# French Mockingbird



## rip18 (Nov 12, 2012)

A couple of shots of a French mockingbird (aka butcher bird) (aka loggerhead shrike).  This bird is one BAAAAAD little predator.  I've watched shrikes & found shrike larders for years.  When they have too much "meat" to eat right then, they poke their prey on a stick, spine, briar, barbed wire prong, etc. to save it for later.

I've found frogs, lizards, small snakes, beetles, bees, and even a sparrow in their larders before.  I've watched them hunt bugs before.  But I had never watched them hunt birds before.

This individual actively pursued bluebirds and yellow-rumped warblers for about 15 minutes.  I eventually lost sight of him.  Then he came zipping back by me with a LBB (Little Brown Bird) in his talons.  He went into a shrub clump, and I went after him, but I couldn't spot him anywhere.

Then, as I was about to pack stuff back in the truck, I spotted him within 30 feet of the truck eating a Carolina wren!  I "almost" got a really cool shot of him with the wren, but then he decided to turn the wren & try to get away from me when he saw me pointing that big eye at him...  

Oh well, I still got some cool shrike shots...

Shrike in sweetbay -
Nikon D300s, Nikkor 400 mm w/2x teleconverter, f/8, 1/200th second, ISO 320, fill flash, tripod, slight crop.

Shrike in cypress -
Nikon D300s, Nikkor 400 mm w/2x teleconverter, f/8, 1/1000th second, ISO 320, fill flash, tripod, slight crop.

Shrike in cypress with Carolina wren parts -

Nikon D300s, Nikkor 400 mm w/2x teleconverter, f/8, 1/800th second, ISO 320, fill flash, tripod, slight crop.


----------



## Hoss (Nov 12, 2012)

Cool shots, Rip.  They look a whole lot meaner than a mockingbird.

Hoss


----------



## Sugar HillDawg (Nov 12, 2012)

I betcha that bird is even meaner when you call it "French"!


----------



## cre8foru (Nov 12, 2012)

Wow... Very nice shots and great info. I didn't know they preyed on other birds.


----------



## Meriwether_Stalker22 (Nov 12, 2012)

dang, I was just going to say they had a little hooked bill.........carnivorous mocking bird.....

I'll be dawg....great shot as usual


----------



## dawg2 (Nov 12, 2012)

Cool shots of a cool bird.


----------



## Holton (Nov 13, 2012)

Learned from lesson this morning. Thanks


----------



## BriarPatch99 (Nov 14, 2012)

My folks always called them "cat birds" ... not sure why ... unless they kill more birds than a cat does... I've found many critters "nailed" to trees and barbed wire...

So now I know their real name...


----------



## Danny Leigh (Nov 14, 2012)

BriarPatch99 said:


> My folks always called them "cat birds" ... not sure why ... unless they kill more birds than a cat does... I've found many critters "nailed" to trees and barbed wire...
> 
> So now I know their real name...



Catbirds are a totally different bird that are usually all grey and they eat mainly berries.
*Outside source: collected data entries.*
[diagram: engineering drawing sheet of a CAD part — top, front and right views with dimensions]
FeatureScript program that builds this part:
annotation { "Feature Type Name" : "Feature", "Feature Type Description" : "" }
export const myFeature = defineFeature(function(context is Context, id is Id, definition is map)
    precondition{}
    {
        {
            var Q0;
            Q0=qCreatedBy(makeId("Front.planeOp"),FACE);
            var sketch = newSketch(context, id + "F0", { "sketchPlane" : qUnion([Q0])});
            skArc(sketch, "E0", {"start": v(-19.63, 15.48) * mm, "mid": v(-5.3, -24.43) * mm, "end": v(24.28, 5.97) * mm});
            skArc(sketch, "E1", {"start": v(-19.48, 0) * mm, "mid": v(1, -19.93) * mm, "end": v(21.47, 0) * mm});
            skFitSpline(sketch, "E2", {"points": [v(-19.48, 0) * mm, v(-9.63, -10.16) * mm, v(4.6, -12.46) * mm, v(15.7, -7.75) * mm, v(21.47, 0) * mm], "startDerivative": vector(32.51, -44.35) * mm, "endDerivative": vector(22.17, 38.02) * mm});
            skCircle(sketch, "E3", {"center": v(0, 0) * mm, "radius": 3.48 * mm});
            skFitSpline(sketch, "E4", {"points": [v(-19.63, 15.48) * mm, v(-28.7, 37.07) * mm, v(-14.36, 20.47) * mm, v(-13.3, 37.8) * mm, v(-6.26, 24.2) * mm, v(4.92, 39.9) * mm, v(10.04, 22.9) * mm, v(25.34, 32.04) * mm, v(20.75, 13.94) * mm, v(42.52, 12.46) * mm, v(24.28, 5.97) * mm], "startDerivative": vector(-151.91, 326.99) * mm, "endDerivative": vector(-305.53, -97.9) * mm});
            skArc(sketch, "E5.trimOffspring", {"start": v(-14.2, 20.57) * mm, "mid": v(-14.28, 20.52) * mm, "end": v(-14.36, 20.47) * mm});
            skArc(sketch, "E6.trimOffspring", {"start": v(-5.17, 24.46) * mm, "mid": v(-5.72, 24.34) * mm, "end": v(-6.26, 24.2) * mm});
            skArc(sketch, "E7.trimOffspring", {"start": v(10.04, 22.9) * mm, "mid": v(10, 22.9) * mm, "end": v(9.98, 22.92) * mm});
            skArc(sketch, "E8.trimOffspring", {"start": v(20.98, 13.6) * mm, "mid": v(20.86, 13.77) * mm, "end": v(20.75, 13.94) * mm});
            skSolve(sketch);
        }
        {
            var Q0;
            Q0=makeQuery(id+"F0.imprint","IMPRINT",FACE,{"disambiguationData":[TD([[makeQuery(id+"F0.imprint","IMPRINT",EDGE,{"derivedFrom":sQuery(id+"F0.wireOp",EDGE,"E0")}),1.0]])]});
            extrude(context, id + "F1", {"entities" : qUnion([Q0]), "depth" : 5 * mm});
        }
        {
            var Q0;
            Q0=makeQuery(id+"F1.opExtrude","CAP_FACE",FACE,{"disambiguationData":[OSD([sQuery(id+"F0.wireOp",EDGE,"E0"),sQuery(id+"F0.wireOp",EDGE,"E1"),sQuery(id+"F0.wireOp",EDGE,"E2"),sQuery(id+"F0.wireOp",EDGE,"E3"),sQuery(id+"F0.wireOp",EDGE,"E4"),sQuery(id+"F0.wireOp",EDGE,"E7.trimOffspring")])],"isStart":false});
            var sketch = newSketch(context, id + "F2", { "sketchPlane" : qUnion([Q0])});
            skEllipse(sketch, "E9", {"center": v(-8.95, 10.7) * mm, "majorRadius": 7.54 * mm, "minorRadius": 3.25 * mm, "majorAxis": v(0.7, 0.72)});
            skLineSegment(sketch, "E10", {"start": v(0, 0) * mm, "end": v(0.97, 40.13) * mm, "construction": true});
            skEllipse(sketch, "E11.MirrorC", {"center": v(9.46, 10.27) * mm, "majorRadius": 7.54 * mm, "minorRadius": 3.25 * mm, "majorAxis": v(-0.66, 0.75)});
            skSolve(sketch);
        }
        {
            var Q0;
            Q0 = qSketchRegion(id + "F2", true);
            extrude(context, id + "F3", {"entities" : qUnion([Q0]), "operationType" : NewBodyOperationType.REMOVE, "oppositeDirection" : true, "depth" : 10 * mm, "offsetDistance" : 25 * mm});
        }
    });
Their call sounds similar to a cat meowing.

Great pictures rip!


----------



## Woodsong (Nov 14, 2012)

VERY cool pictures.  Thank goodness those birds are smaller than us- does not look like it would be a fun way to go.  
Awesome photos though and really, really great shots!


----------



## wvdawg (Nov 14, 2012)

Wow!  Neat!


----------



## BriarPatch99 (Nov 14, 2012)

Like I said ... they nor did I know the correct name for the birds in Rip's photo.... I do know that they would take "other" birds babies out of the nest and stick them on wild plum bush thorns...


----------



## pdsniper (Nov 15, 2012)

Wow I just learned a lesson as well did not know they did thay as well


----------



## rip18 (Nov 15, 2012)

Thanks, y'all!  It was fun to photograph.  I hope I get a similar chance again!


----------